Но прежде скажем о нём как о человеке. Хомяков был замечательной личностью, производившей на всех сильное впечатление. Даже среди его идейных противников не было никого, кто не относился бы к нему с уважением. Сильная воля и постоянная самодисциплина были отличительными чертами его натуры, мало кто мог сравниться с ним по умению работать и учиться в любых условиях. Если сравнить его с литературными персонажами, он соединял в себе личности Андрея Болконского и Алексея Вронского. В Астраханском кирасирском полку, где он служил после сдачи в Московском университете экзамена на учёную степень кандидата математических наук, Хомяков получил такую характеристику от начальства: «сочетание поразительно превосходного образования со спартанскими качествами».

Получив отпуск, Хомяков на несколько лет уезжает в Европу, где внимательно знакомится с тамошней жизнью. Это была не развлекательная поездка, а продолжение учёбы. Возвратясь домой, он снова поступает в военную службу и участвует в боевых действиях против турок, проявив, по словам командира, «блестящую храбрость» и удостоившись награждения орденом. Чувство офицерской и сословной чести (Хомяков происходил из древнего дворянского рода) делало его абсолютно надёжным человеком, верным присяге, друзьям и семье. В отличие от Киреевского, воспитанного в атеистическом духе и пришедшего к вере уже в зрелом возрасте, Хомяков был православным с детства, храм и домашняя молитва были для него столь же естественны, как дыхание. Взгляды свои он высказывал прямо и открыто, был непревзойдённым полемистом и в полемике провёл большую часть своей общественной жизни. Несомненно, он принадлежал к тем немногим, которые являются украшением нации.

Какова же конкретно роль Хомякова в разработке историософии славянофилов? Во-первых, он был идейный вождь и систематизатор движения. С его волевой натурой, острым умом и бойцовским темпераментом Хомяков не мог им не стать. Кроме того, он, хотя и не намного, был годами старше остальных членов группы. Что же касается предметов, вызывавших его особый научный интерес, то их было два: Православие и Россия как факторы мiровой истории. В своей замечательной книге «Церковь одна» он проводит мысль о необходимости воцерковления в деле познания истины, не вмещающейся в ограниченное индивидуальное сознание и присутствующей только в соборном сознании Церкви.

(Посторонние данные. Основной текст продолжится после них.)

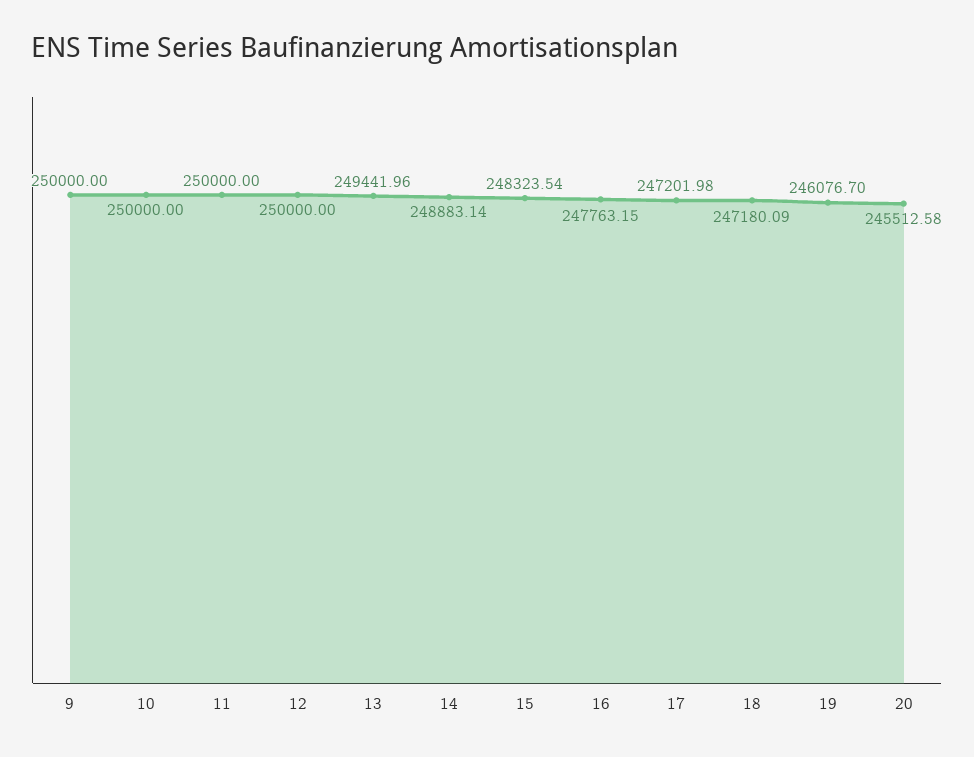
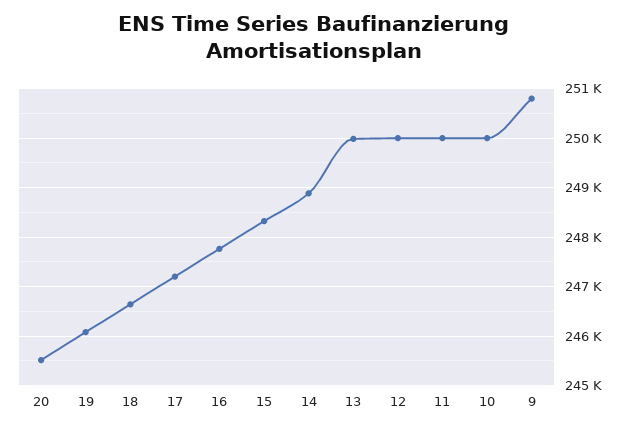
  {
-   "9": 250000,
+   "9": 250800,
    "10": 250000,
    "11": 250000,
    "12": 250000,
-   "13": 249441.96,
+   "13": 250000,
    "14": 248883.14,
    "15": 248323.54,
    "16": 247763.15,
    "17": 247201.98,
-   "18": 247180.09,
+   "18": 246600,
    "19": 246076.7,
    "20": 245512.58
  }

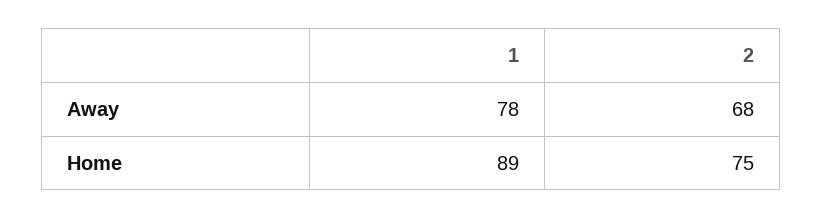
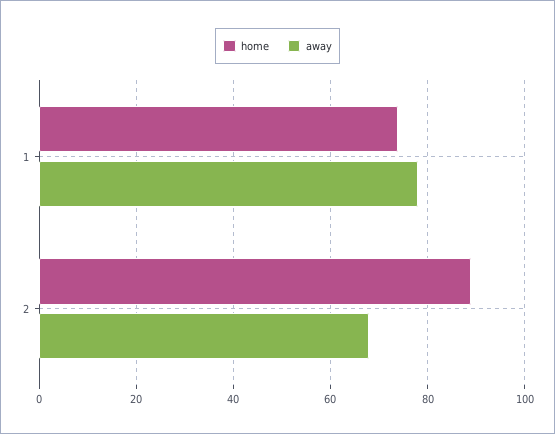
  {
    "Away": {
      "1": 78,
      "2": 68
    },
    "Home": {
-     "1": 89,
+     "1": 75,
-     "2": 75
+     "2": 90
    }
  }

России же Хомяков отводил особую миссию: сохранить в своём жизненном укладе начало общинности, которое Запад теряет, погружаясь в индивидуализм.

В XIX веке много спорили о том, имеет ли Россия будущее. Но сам факт того, что она рождала таких людей, как Хомяков, говорил о том, что Россия не только не погибла тогда и ныне, но таит в себе огромный потенциал.